Fayola sends books to Black folks who sign up online to receive free literature from these lists. She mindfully purchases the books from Black-owned bookstores, which is where most of the profit share is applied.
In her own words, Fayola describes The Reading For Black Lives Project:
“This project features Black authors, as we are the experts on our own experiences. The Reading for Black Lives project provides educational resources to uplift, celebrate and center Black history, knowledge, culture and liberation.
Through the project I have also been able to launch the Black Books Fund. The Black Books Fund is a mutual aid effort to provide books by Black authors, from Black-owned bookstores to Black people across the United States and Canada.”
Fayola has sent 130 books to over 20 different states and to Canada since November 2020!
The second Frequency Fund recipient is Ayling Dominguez! Ayling’s project is called Poetry to the Streets, a project for 9th-12th graders in South Bronx to vocalize their perspectives and experiences with current gentrification and displacement in their communities.
Gentrification feels forced and violating while development companies and investors have no regard for the communities that they displace.

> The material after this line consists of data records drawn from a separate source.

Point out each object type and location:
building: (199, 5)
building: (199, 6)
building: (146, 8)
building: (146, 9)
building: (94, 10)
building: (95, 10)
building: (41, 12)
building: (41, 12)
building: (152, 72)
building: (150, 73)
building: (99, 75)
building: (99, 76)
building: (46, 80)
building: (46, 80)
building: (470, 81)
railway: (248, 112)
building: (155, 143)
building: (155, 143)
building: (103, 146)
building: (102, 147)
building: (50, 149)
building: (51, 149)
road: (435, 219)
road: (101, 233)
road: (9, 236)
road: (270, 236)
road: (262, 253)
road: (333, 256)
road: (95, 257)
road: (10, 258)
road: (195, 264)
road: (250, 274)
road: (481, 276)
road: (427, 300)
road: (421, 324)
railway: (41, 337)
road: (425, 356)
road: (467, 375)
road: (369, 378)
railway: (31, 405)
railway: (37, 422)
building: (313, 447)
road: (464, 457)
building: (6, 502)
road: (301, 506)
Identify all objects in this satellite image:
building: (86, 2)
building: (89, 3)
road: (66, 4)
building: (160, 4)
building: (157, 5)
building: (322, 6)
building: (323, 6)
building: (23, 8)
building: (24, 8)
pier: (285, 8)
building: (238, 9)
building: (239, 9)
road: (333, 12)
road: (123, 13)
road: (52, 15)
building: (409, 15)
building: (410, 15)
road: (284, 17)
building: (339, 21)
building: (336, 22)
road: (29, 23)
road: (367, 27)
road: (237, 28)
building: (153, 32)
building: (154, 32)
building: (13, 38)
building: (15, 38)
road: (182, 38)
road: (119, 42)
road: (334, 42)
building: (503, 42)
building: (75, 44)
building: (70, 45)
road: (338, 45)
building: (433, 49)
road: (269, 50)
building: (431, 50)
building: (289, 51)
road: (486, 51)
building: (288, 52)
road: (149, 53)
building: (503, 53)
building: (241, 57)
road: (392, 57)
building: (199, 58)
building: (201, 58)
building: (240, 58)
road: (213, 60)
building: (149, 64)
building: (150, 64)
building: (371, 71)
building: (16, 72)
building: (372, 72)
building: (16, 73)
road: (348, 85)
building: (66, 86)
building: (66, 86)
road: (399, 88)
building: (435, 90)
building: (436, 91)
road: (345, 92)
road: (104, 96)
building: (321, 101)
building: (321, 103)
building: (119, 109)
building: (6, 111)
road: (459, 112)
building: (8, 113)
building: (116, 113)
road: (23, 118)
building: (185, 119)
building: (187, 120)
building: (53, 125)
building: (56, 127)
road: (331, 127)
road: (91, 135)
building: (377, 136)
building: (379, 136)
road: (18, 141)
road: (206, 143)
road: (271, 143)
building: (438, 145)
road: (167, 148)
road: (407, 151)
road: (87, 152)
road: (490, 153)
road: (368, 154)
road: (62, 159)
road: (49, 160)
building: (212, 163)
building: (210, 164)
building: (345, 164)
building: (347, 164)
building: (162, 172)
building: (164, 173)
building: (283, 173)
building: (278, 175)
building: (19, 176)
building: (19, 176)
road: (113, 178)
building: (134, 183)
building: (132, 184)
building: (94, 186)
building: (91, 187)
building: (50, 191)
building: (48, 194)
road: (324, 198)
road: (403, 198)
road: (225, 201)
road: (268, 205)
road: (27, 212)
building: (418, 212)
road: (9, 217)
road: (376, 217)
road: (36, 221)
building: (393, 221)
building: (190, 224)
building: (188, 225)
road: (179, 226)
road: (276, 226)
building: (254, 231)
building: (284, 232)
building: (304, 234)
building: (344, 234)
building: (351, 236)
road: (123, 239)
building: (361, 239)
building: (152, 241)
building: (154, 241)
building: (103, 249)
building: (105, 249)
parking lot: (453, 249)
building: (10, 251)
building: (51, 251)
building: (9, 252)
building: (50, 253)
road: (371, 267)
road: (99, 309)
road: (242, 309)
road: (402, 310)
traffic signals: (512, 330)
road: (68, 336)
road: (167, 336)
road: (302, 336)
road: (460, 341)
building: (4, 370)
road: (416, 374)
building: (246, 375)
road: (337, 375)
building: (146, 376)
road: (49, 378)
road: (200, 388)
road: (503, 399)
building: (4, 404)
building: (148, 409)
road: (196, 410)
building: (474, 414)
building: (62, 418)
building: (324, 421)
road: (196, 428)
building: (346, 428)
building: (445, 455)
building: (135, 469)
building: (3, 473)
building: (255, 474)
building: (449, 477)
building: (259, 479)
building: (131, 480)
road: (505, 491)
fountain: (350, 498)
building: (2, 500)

Ayling reminds us:
“Our voices matter. Sense of place and home deeply matters. As Black and Brown youth see major change happening right before their eyes, neighbors having to move out because of unaffordable rent and local businesses closing down, it's important they know that they are valued, that their stories are valued, and that there is space for them.
Poetry to the Streets entails hosting radical poetry and storytelling workshops with Black youth and youth of color in Upper Manhattan and the Bronx to create art, poetry, and put pen to paper to record stories about what community means to them and how they see their community now, particularly in a moment where gentrification and displacement threatens so many Black and Brown communities in the Bronx and Alto Manhattan.”
Ayling plans to print out the youth’s poems and written pieces on stickers to create a wall mural in South Bronx or Inwood, two areas in New York City that are experiencing extreme displacement.